* ABOUT THIS EXERCISE: Pull every line below out verbatim, leaving the pictures out of your answer.

(Saved data entries)

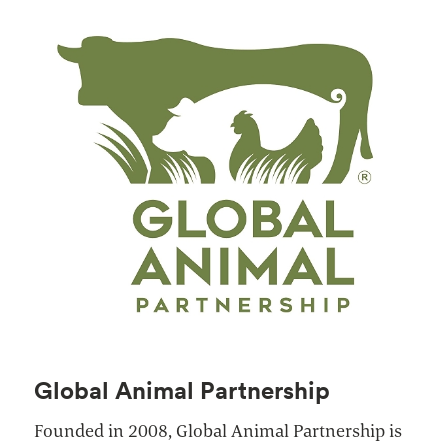
Global Animal Partnership
Founded in 2008, Global Animal Partnership is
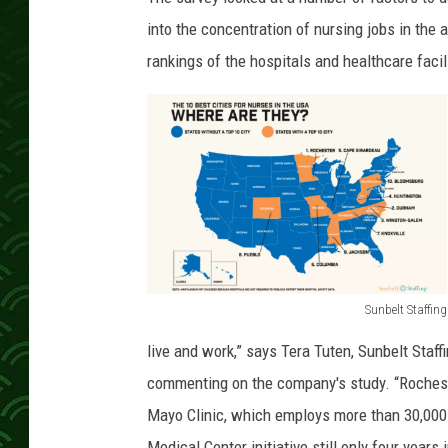
into the concentration of nursing jobs in the 
rankings of the hospitals and healthcare facili
Sunbelt Staffing
S
live and work,” says Tera Tuten, Sunbelt Staff
u
commenting on the company's study. “Rocheste
n
Mayo Clinic, which employs more than 30,000 p
b
Medical Center initiative still only four years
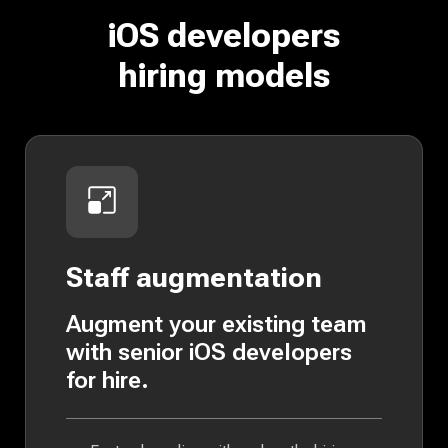
iOS developers
hiring models
Staff augmentation
Augment your existing team
with senior iOS developers
for hire.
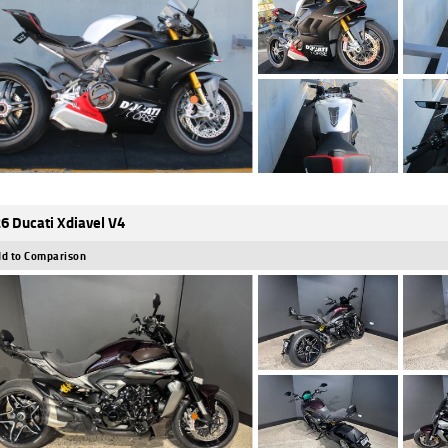
6 Ducati Xdiavel V4
d to Comparison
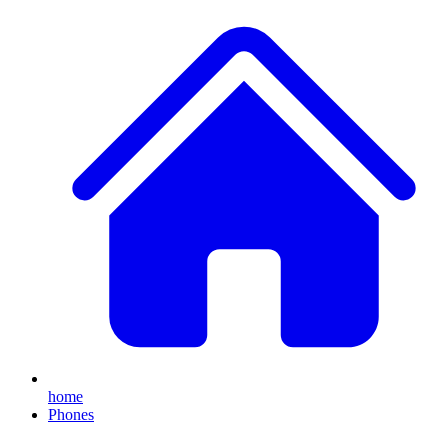
home
Phones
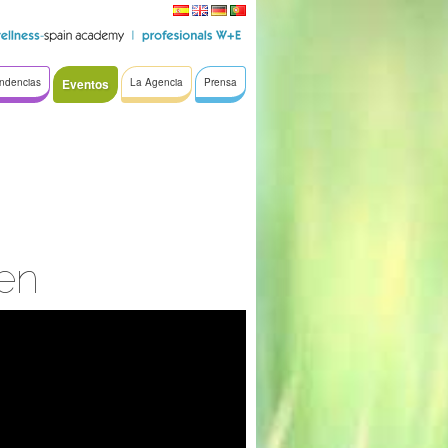
ndencias
Eventos
La Agencia
Prensa
en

* RESULT OF THE TASK:
Global Animal Partnership
Founded in 2008, Global Animal Partnership is
into the concentration of nursing jobs in the 
rankings of the hospitals and healthcare facili
Sunbelt Staffing
S
live and work,” says Tera Tuten, Sunbelt Staff
u
commenting on the company's study. “Rocheste
n
Mayo Clinic, which employs more than 30,000 p
b
Medical Center initiative still only four years
iOS developers
hiring models
Staff augmentation
Augment your existing team
with senior iOS developers
for hire.
6 Ducati Xdiavel V4
d to Comparison
home
Phones
ndencias
Eventos
La Agencia
Prensa
en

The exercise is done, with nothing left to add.